Fatto sta che per i gestori dei fondi pensione, ancora molto esposti alle asset class tradizionali, né le azioni né i bond hanno offerto un rifugio adeguato, mentre gli attivi non quotati, come private equity, venture capital o infrastrutture, pesano ancora troppo poco nei portafogli previdenziali per compensare i cali dei titoli quotati. E quindi hanno patito sia le linee azionare, sia le bilanciate sia soprattutto quelle obbligazionarie e le garantite dato che, mentre le borse da inizio marzo hanno recuperato in parte le perdite dei primi due mesi, i bond hanno continuato a perdere terreno. Anche tra i fondi pensione aperti la dinamica è simile a quella dei negoziali, come emerge dai dati del primo trimestre (tabella in pagina elaborata da Fida): sulla base di 318 linee sul mercato la media è stata negativa (-3,6%), anche se comunque a tre anni il risultato resta positivo (+7,6%). Stesso copione per i maggiori fondi pensione pre-esistenti (tabelle in pagina). Di fronte a questo risultati in calo i fondi pensione negoziali hanno attivato canali di comunicazione con gli iscritti come fecero due anni fa con il Covid e anche questa volta sottolineano la necessità di non prendere decisioni affrettate.
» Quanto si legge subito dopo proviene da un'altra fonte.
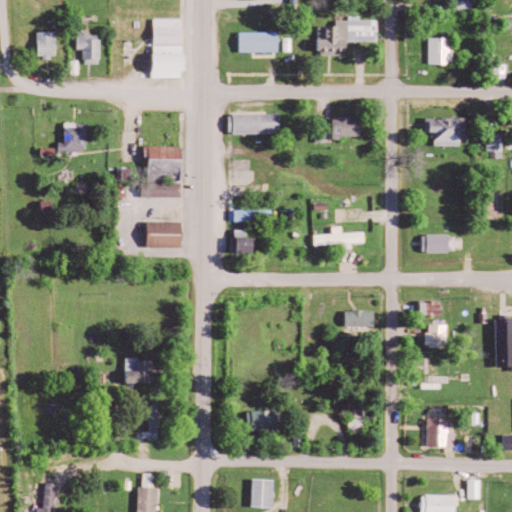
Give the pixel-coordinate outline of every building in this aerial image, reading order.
[(479,11),(479,0),(454,0),(454,10),(479,11)] [(323,26),(323,54),(353,55),(353,41),(382,41),(382,20),(363,20),(364,16),(353,16),(353,20),(340,20),(340,26),(323,26)] [(188,78),(188,19),(159,18),(158,78),(188,78)] [(88,64),(105,63),(105,39),(92,40),(91,31),(82,31),(82,49),(88,49),(88,64)] [(62,57),(61,32),(43,32),(43,58),(62,57)] [(244,33),(245,52),(284,51),(283,32),(244,33)] [(434,64),(459,64),(458,38),(433,38),(434,64)] [(499,78),(511,79),(511,67),(511,64),(499,64),(499,78)] [(284,113),(233,113),(233,133),(284,133),(284,113)] [(469,145),(468,117),(435,118),(436,133),(439,133),(440,146),(469,145)] [(337,118),(338,137),(366,137),(365,118),(337,118)] [(70,143),(64,143),(64,151),(92,152),(93,123),(70,123),(70,143)] [(330,127),(319,128),(320,143),(331,143),(330,127)] [(508,133),(492,133),(493,158),(508,158),(508,133)] [(188,147),(150,145),(149,162),(154,163),(153,178),(177,180),(178,166),(187,166),(188,147)] [(138,168),(122,167),(122,181),(137,181),(138,168)] [(237,222),(277,221),(277,210),(236,210),(237,222)] [(188,248),(188,223),(152,222),(152,247),(188,248)] [(320,246),(347,244),(347,249),(357,249),(357,243),(370,243),(370,232),(348,233),(347,226),(337,226),(337,234),(319,235),(320,246)] [(430,253),(460,252),(460,235),(430,235),(430,253)] [(425,302),(425,317),(448,317),(448,302),(425,302)] [(350,310),(350,326),(380,326),(380,311),(350,310)] [(511,319),(501,320),(503,368),(511,367),(511,319)] [(452,348),(452,325),(432,325),(431,348),(452,348)] [(130,381),(158,382),(158,358),(131,357),(130,381)] [(155,430),(148,430),(148,438),(164,438),(163,403),(154,403),(155,430)] [(284,430),(284,410),(253,410),(253,429),(284,430)] [(454,417),(432,417),(432,445),(459,445),(459,432),(454,432),(454,417)] [(142,511),(162,511),(163,485),(160,485),(160,472),(148,472),(148,485),(143,485),(142,511)] [(257,506),(278,506),(279,479),(258,478),(257,506)] [(486,498),(486,479),(474,478),(473,497),(486,498)] [(58,511),(62,482),(49,481),(46,511),(58,511)] [(427,493),(426,511),(461,511),(462,495),(427,493)]
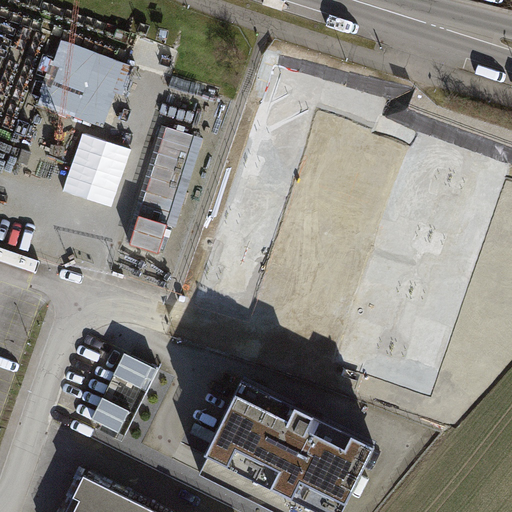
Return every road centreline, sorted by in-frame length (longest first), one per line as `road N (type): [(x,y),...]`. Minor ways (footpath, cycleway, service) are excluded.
road 1 (track): [(244,104),(287,96),(358,101),(418,89),(435,26)]
road 2 (residential): [(6,511),(81,299)]
road 3 (secondary): [(511,47),(350,0)]
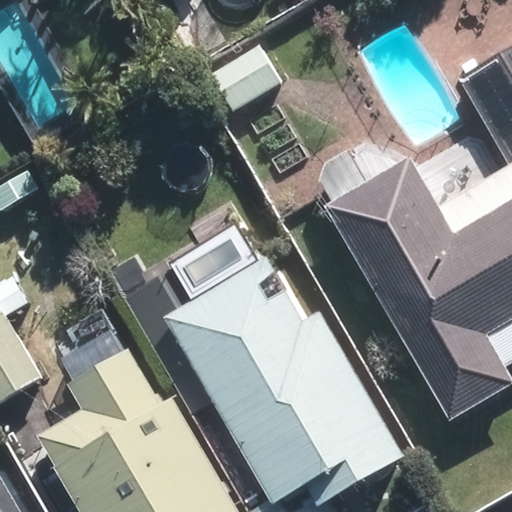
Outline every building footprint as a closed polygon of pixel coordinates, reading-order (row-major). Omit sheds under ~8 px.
[(0,0),(0,19),(22,7),(17,0),(0,0)] [(233,112),(281,83),(258,44),(210,73),(233,112)] [(323,214),(447,426),(511,388),(511,385),(504,372),(511,367),(511,54),(458,86),(508,171),(438,213),(409,164),(323,214)] [(162,186),(149,164),(128,176),(141,198),(162,186)] [(405,461),(322,319),(307,328),(269,262),(165,322),(175,340),(157,350),(193,413),(211,401),(272,506),(261,511),(337,511),(332,503),(405,461)] [(0,315),(0,403),(40,380),(2,315),(0,315)] [(233,511),(171,403),(160,409),(127,352),(65,390),(80,415),(37,441),(55,472),(53,474),(74,511),(233,511)] [(24,511),(3,474),(0,476),(0,511),(24,511)]
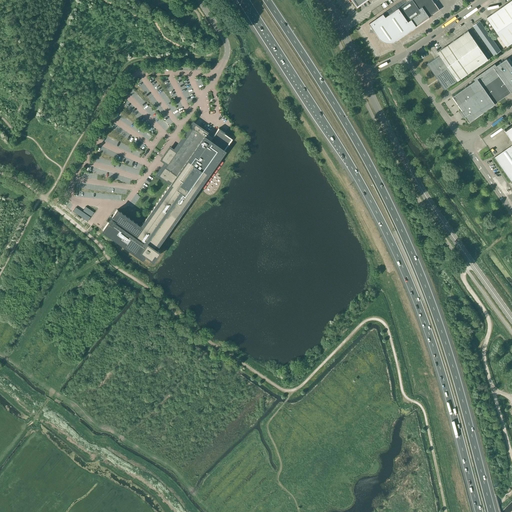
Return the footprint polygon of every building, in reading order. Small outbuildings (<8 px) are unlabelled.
[(434,3),(432,0),(410,0),(399,8),(398,8),(385,17),(383,14),(369,23),(371,26),(370,30),(374,30),(374,31),(379,37),(379,38),(380,38),(380,39),(381,39),(381,40),(382,41),(383,41),(384,42),(386,42),(387,42),(388,43),(389,43),(390,43),(392,42),(393,42),(394,42),(395,41),(396,41),(397,40),(426,20),(430,17),(429,17),(439,10),(435,3),(434,3)] [(507,46),(511,42),(511,0),(487,17),(507,46)] [(494,55),(500,51),(480,21),(473,26),(494,55)] [(455,40),(475,68),(488,59),(468,31),(455,40)] [(458,80),(475,68),(455,40),(438,52),(440,55),(458,80)] [(445,89),(458,80),(440,55),(427,64),(445,89)] [(475,81),(453,96),(462,110),(460,111),(464,117),(466,116),(470,121),(511,91),(511,65),(507,58),(497,65),(495,63),(473,78),(475,81)] [(116,210),(102,230),(142,258),(145,254),(153,259),(159,251),(155,248),(194,194),(192,193),(222,151),(223,151),(231,139),(224,134),(225,133),(218,128),(213,136),(195,124),(178,148),(180,149),(166,168),(164,167),(158,175),(167,181),(168,180),(171,182),(140,226),(116,210)] [(511,126),(506,131),(505,129),(504,129),(511,140),(511,144),(494,157),(511,182),(511,181),(511,180),(511,126)] [(405,335),(407,348),(413,347),(411,334),(405,335)]
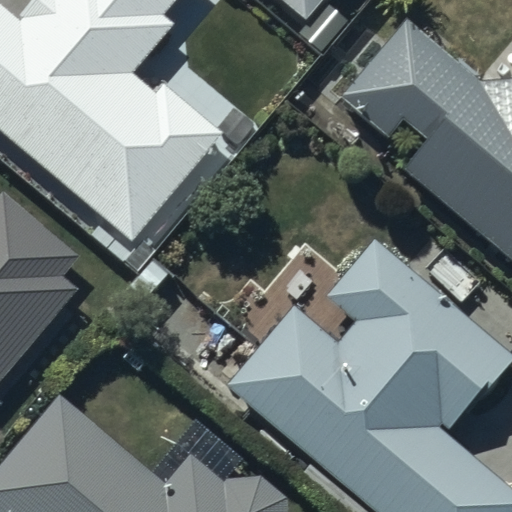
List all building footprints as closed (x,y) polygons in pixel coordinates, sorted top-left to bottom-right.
[(0,0),(0,130),(136,244),(225,138),(168,90),(160,100),(135,79),(178,28),(168,19),(184,0),(33,0),(19,17),(0,0)] [(278,0),(311,27),(334,0),(278,0)] [(412,33),(351,105),(388,136),(402,120),(434,147),(406,180),(511,268),(511,87),(480,90),(412,33)] [(0,388),(80,295),(64,281),(82,260),(7,196),(0,203),(0,388)] [(231,340),(246,353),(222,381),(380,511),(511,511),(511,486),(444,430),(461,410),(464,413),(511,355),(511,349),(372,234),(323,292),(333,300),(317,319),(292,299),(271,324),(255,311),(231,340)] [(261,469),(223,475),(188,445),(162,475),(58,388),(0,456),(0,511),(286,511),(286,490),(261,469)]
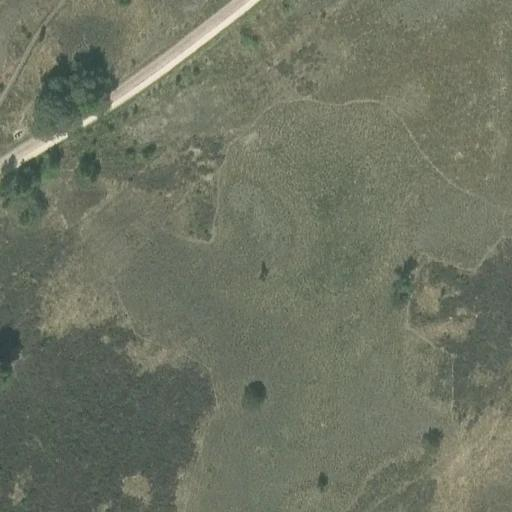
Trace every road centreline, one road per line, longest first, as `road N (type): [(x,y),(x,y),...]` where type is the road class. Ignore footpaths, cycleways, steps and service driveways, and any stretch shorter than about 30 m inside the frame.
road 1 (track): [(0,163),(146,72),(240,0)]
road 2 (unknown): [(0,105),(45,15),(63,0)]
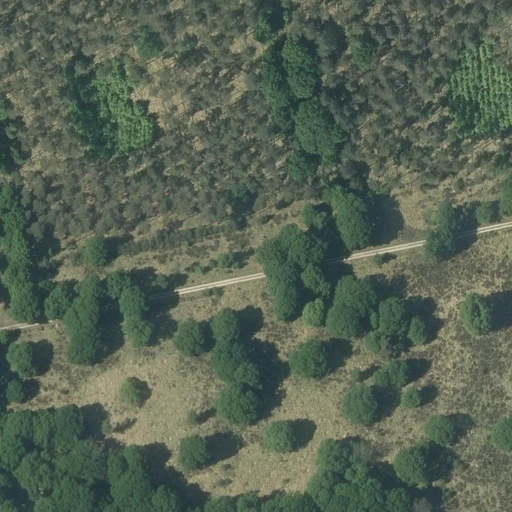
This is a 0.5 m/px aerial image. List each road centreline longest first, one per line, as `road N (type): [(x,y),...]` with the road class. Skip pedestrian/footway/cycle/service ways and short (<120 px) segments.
road 1 (track): [(511,224),(0,331)]
road 2 (track): [(334,259),(311,177),(283,0)]
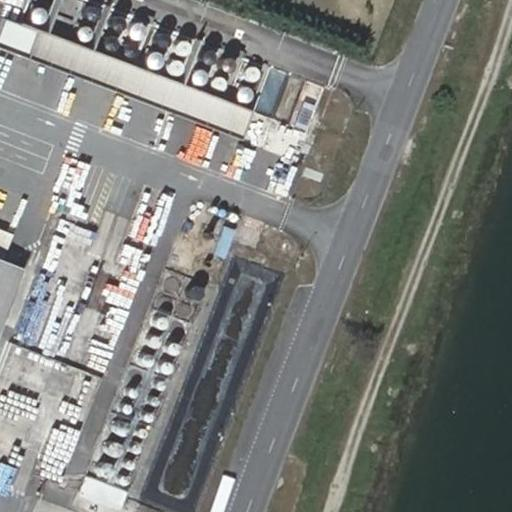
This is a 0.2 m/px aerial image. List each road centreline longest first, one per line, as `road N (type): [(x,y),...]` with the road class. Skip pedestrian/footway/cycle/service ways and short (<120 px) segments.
road 1 (residential): [(247,511),(442,0)]
road 2 (track): [(344,511),(511,17)]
«Il passato ci insegna che anche scenari fortemente negativi vengono riassorbiti nel tempo. Fino a che le posizioni rimarranno investite nel fondo, queste potranno beneficiare dei successivi recuperi di valore, senza che le fluttuazioni dei mercati si traducano in perdite effettive. Il momento è difficile e molti lavoratori si trovano in situazioni complicate e non è sempre possibile rimandare le proprie decisioni. Esigenze importanti e non rinviabili, in qualche caso, portano a dover chiedere subito la prestazione di quanto disponibile, ma è sempre bene, soprattutto in questo momento, mantenere la calma e non prendere decisioni affrettate per non capitalizzare eventuali perdite», spiega Tonino Muscolo, il presidente di Prevaer, comparto negoziale per i dipendenti dalle aziende del trasporto aereo. Un messaggio simile arriva da Fondo Poste (dedicato ai lavoratori di Poste Italiane): «La politica di investimento diversificata per tipologia di strumenti, aree e settori e le capacità dei soggetti incaricati alla gestione hanno già dimostrato di essere in grado di superare le fasi ribassiste dei mercati riassorbendo ampiamente i cali temporanei del valore della quota come testimoniano i rendimenti degli ultimi cinque e dieci anni, orizzonti temporali di medio-lungo termine in relazione ai quali valutare le performance di un prodotto previdenziale».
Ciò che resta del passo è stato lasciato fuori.